**** Raw data ****

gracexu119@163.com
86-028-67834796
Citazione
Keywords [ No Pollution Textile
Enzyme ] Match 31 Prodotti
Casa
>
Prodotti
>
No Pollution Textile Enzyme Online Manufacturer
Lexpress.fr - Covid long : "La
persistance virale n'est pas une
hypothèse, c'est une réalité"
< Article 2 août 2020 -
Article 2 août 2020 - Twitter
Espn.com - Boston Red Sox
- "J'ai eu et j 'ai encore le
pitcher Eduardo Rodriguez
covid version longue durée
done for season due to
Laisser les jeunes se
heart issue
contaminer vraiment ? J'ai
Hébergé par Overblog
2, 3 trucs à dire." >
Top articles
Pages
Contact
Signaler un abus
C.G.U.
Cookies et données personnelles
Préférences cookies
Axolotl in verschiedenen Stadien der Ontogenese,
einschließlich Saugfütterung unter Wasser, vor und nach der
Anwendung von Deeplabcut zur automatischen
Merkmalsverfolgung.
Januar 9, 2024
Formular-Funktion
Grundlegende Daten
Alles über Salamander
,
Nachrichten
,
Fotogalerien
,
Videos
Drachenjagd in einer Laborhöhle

****
**** Raw data ****

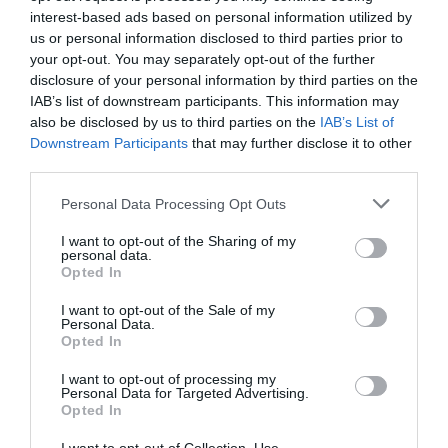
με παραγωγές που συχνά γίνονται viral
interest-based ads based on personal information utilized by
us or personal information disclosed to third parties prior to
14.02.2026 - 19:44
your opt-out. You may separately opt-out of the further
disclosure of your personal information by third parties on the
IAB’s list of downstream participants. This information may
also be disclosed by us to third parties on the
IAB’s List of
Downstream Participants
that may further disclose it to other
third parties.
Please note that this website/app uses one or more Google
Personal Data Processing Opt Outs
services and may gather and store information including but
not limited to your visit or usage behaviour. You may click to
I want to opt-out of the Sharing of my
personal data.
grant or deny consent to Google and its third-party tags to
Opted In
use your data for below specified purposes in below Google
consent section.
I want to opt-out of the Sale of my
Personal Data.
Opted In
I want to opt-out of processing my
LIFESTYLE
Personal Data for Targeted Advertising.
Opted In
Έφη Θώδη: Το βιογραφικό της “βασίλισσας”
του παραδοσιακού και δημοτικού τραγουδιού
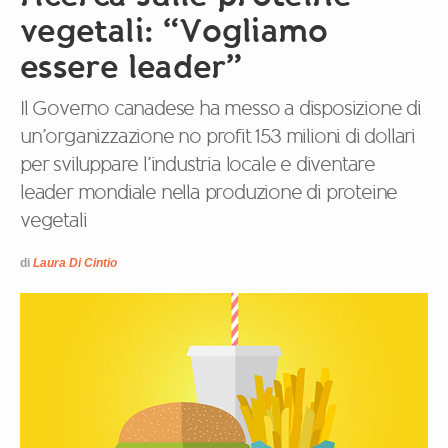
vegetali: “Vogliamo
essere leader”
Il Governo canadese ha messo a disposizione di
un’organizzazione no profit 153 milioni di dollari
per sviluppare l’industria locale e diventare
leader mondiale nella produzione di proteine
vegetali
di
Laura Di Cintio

****
**** Raw data ****

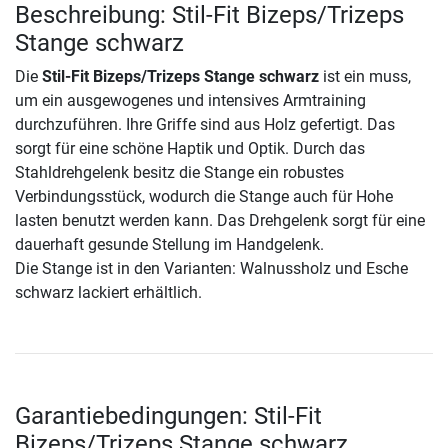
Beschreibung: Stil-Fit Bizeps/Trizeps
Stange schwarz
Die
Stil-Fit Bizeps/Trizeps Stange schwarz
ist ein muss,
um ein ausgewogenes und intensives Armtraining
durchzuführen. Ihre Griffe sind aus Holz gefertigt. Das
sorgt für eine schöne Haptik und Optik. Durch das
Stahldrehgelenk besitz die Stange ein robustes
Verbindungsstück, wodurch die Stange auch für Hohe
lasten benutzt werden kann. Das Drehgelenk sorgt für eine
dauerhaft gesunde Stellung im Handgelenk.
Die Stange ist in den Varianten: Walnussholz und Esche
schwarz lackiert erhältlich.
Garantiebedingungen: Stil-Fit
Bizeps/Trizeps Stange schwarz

****

= Problem statement =
The answer must consist of every line in the records above that contains the word "Bizeps".

= Solution for this exercise =
Beschreibung: Stil-Fit Bizeps/Trizeps
Stil-Fit Bizeps/Trizeps Stange schwarz
Bizeps/Trizeps Stange schwarz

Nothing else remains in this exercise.